Report every line in the rows below that contains the string "énergie", copying each such line in full. Matching is case-sensitive.

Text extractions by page
----

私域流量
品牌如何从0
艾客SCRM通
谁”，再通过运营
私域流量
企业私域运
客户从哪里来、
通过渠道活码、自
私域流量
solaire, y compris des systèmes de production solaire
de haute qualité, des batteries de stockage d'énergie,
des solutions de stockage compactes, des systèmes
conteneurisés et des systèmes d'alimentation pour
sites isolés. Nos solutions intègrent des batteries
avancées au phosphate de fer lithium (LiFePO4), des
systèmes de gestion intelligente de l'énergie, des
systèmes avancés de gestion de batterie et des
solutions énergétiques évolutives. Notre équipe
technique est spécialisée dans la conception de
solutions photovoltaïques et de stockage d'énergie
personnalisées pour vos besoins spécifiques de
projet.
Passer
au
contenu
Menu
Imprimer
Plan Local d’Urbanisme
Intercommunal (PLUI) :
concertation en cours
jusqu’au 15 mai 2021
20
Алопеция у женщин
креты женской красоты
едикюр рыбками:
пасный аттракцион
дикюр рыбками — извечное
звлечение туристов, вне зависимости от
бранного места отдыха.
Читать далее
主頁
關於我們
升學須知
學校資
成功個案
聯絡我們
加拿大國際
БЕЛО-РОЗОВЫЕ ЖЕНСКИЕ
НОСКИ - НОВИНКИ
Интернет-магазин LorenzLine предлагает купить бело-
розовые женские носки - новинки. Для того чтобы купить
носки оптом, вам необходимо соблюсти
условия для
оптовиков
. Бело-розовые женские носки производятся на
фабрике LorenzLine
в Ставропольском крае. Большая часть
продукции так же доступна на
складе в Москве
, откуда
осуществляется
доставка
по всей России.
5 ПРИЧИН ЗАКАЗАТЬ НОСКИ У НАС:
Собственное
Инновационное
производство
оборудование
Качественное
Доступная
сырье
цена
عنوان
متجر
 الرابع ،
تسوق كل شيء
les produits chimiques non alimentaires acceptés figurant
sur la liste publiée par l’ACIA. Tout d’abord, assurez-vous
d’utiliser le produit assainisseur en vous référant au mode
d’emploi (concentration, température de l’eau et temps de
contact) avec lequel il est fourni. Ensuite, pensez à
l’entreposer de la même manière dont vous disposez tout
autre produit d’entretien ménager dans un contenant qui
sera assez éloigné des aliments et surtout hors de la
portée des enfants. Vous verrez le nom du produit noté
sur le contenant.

----

▶ _Response_
de haute qualité, des batteries de stockage d'énergie,
systèmes de gestion intelligente de l'énergie, des
solutions photovoltaïques et de stockage d'énergie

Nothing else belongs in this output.